Leafing through my copy of the most recent Yale Alumni Magazine, I arrived at an interview with President Levin about the role of university presidents in public affairs. When asked about his participation in the Commission on the Intelligence Capabilities of the United States Regarding Weapons of Mass Destruction, he observes that he “was asked by the president to serve the nation, and [he] considered it [his] duty.”

In times of war, the rhetoric of service to the nation and duty takes heavy abuse. Just yesterday on the radio, I heard an advertisement for a local car dealership offering $500 discounts on new vehicles to soldiers and their immediate families to honor their service. When I hear that word, I try to picture President Levin and a feisty platoon of car salesmen bravely manning the barricades and fighting for freedom, or maybe, like my father, bandaging the wounded in the jungles of Vietnam in 1968. The uncomfortable truth of the matter is that the definition of “service” varies widely, and when the service flag goes up in the front window at 43 Hillhouse, it’s because President Levin has shipped out to Washington, D.C., not to the Iraqi desert.

While he’s in Washington, I hope that President Levin has time to stop by Fort Belvoir and visit my brother Colin, a Specialist in the U.S. Army. Colin enlisted in November 2002 and completed his basic training shortly after the war in Iraq began. His first assignment was to South Korea. Now, as the third and final year of his enlistment begins, he is stationed in the nation’s capital, charged with security for communications infrastructure and occasional ceremonial appearances, which to date have included veterans’ funerals and the inauguration of President Bush. Colin, like a substantial number of my own high school classmates, joined the Army because it offered a path out of western New York’s Rust Belt and its lack of jobs, an opportunity to acquire skills and discipline, and to hopefully save money for college. He felt no zeal for Sept. 11 vengeance when he joined up — he simply wanted to get further ahead in life, and in exchange pledged to put his life on the line, if necessary, to defend his country.

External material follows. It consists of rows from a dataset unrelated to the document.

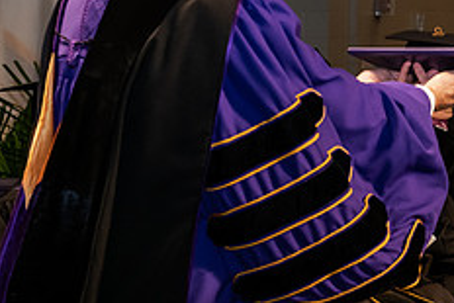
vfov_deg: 9.1
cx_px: 483
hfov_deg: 13.4
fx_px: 1893
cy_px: 13
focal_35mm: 150
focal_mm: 60
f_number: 6.3
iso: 1600
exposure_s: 1/200
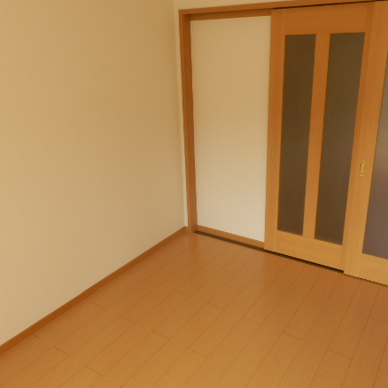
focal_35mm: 31
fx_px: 393
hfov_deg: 52.5
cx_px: 202
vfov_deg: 52.5
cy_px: 186
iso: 80
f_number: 3
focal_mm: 4.2
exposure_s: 1/60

Two weeks ago another group of soldiers in Colin’s unit received orders for Iraq, including his sergeant, a father of two young children. While Colin’s enlistment is supposed to end in April 2006, he would be exceptionally lucky to not have his service extended. When he was sent to Korea, our family breathed a sigh of relief, because the remote nuclear threat was far preferable to snipers and roadside bombs. Thanks to video-conferencing, he was with us on holidays. In Washington, he’s a few hours’ drive from home. But we’re afraid, of course, that our good luck will expire. My mother has remarked that she feels incredible guilt for thinking it shouldn’t happen to her son, because that in turn hands that fate off to another mother’s son, and what agony our family is able to escape, thousands of others must endure.

We wait, and hope, and consider ourselves fortunate that Colin’s life is not in the extremes of jeopardy it could be, and that he does not yet face the dangers many of his friends and fellow soldiers do. People like him carry this enormous burden professionally for about $1500 per month; President Levin braves the guns of Capitol Hill as a voluntary gesture, and when he retires, he’ll live off about $42,000 per month of pension alone. The kind of service to our nation President Levin is rendering is very different from that performed by my brother, his sergeant, and our families; but once the rubric of duty is dispelled, it is clear that war is hell for some, and networking for others.

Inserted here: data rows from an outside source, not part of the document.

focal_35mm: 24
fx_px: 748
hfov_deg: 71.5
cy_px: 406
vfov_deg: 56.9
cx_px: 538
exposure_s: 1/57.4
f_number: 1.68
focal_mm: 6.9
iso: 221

President Levin, you’re going to have to earn the right to say you’ve done your duty before you further usurp the nobility of service. I hope you and the Commission have come up with some good answers as to what intelligence failures led to our invasion of Iraq, and why I’m so terrified my brother might be sent there. Next time you’re in Washington, please visit my brother and explain to him why he and thousands of other soldiers are plagued by nightmares and a terrible sense of betrayal.

Evan Matthew Cobb is a fourth-year graduate student in the Department of Germanic Languages and Literatures. He teaches German 130 and is an organizer for GESO.